Joshua becoming old and well
stricken in years, he calls the tribes together and gives them the last warning
and word of encouragement. It was a solenm scene. He recounts to them much of
the dealings of the Lord with them, and with their fathers before them, and
urges them to obedience and the true service of God. Said he, “Be ye therefore
very courageous, to keep and do all that is written in the book of the law of
Moses.” And he finally ends with an appeal that strikes them forcibly: “If it
seem evil unto you to serve the Lord, choose you this day whom ye will serve;
whether the gods which your fathers served that were on the other side of the
flood [the Euphrates], or the gods of the Amorites, in whose land ye dwell; but
as for me and my house, we will serve the Lord” (Joshua xxiv. 15).
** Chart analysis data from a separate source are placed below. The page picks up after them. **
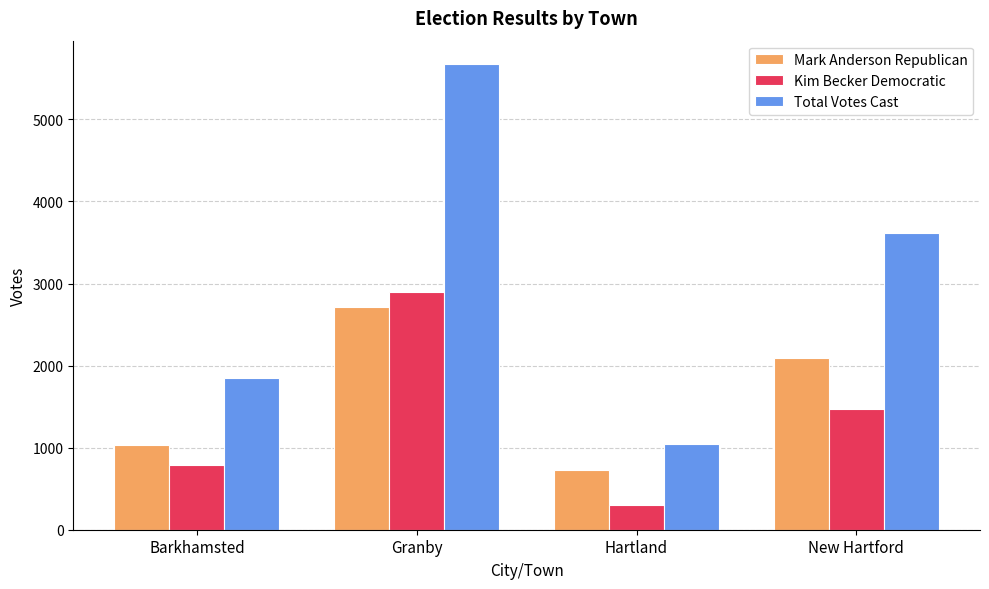

The value of Total Votes Cast at Barkhamsted is 1129. True or false?

False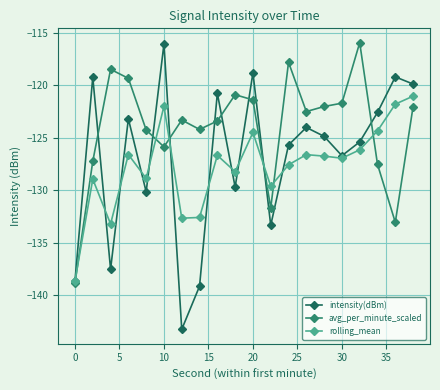

What are all the series names shown in the legend?

intensity(dBm), avg_per_minute_scaled, rolling_mean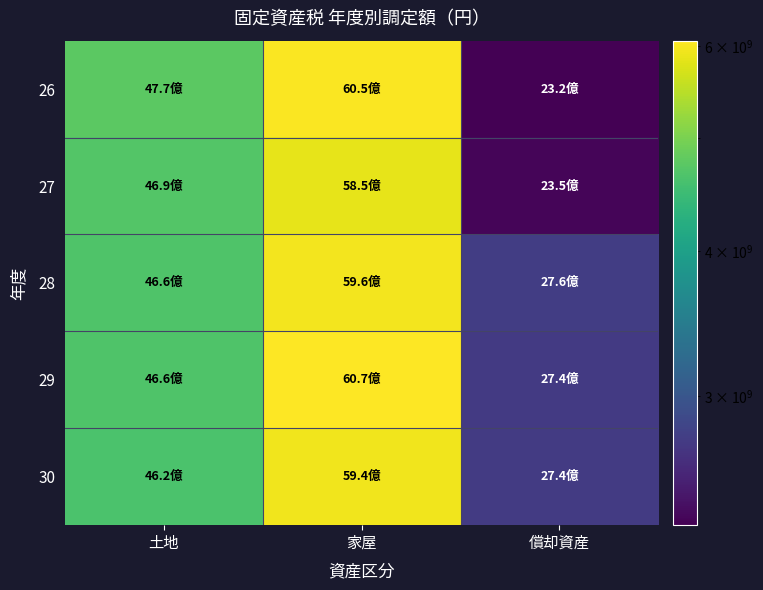

Which series changed the most between 家屋 and 償却資産?

26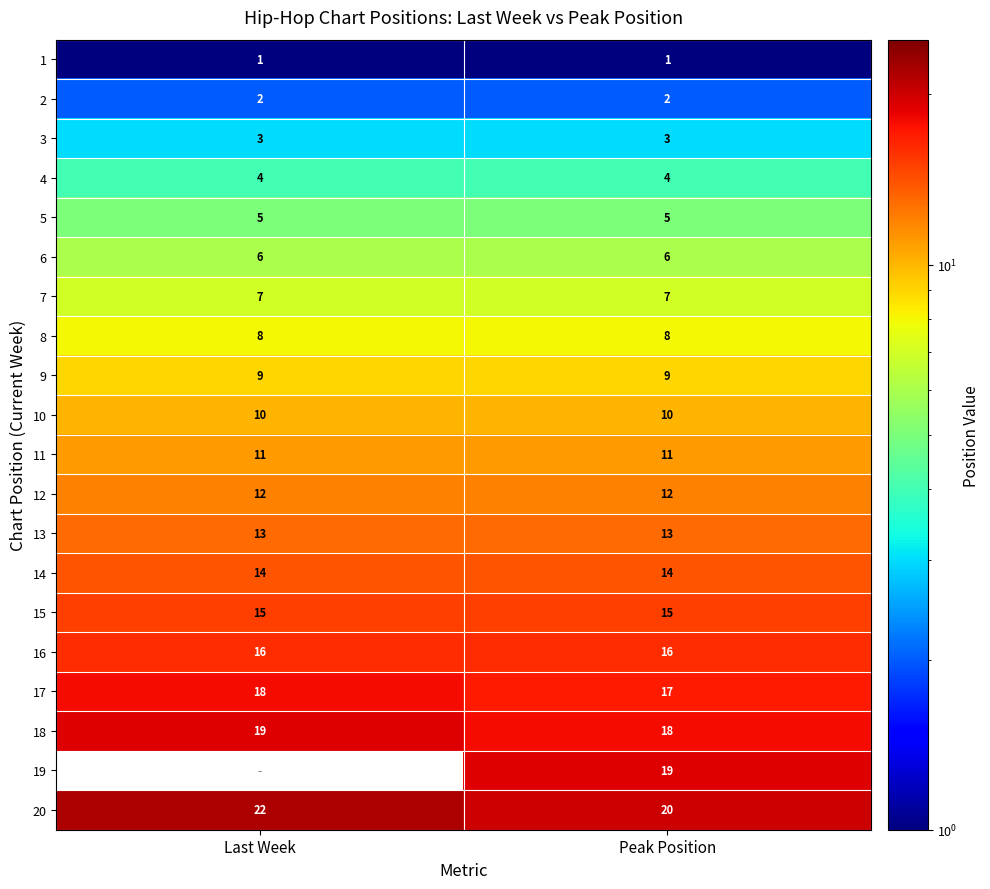

The 5 series shows 3 at Peak Position. True or false?

False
The people
responded with a great deal of earnestness that they would serve God only and
discard all idols. And they kept their word and remained faithful* to God during
the life of Joshua, “and all the days of the elders that overlived Joshua, and
which had known all the works of the Lord that He had done for Israel.” Joshua
died at the age of one hundred and ten years, and was buried “in the border of
his inheritance in Timnath-serah, which is in Mount Ephraim on the north side of
the hill of Gaash.” “And the bones of Joseph which the children of Israel
brought up out of Egypt, buried they in Shechem, in a parcel of ground which
Jacob bought of the sons of Hamor, the father of Shechem for a hundred pieces of
silver (supposed to be about $62.50); and it became the inheritance of the
children of Joseph.” Eleazar also died about the same time of Joshua’s decease
(Joshua xxiv. 29-33).
*Typifying the zeal and
carefulness of the soul in its early love.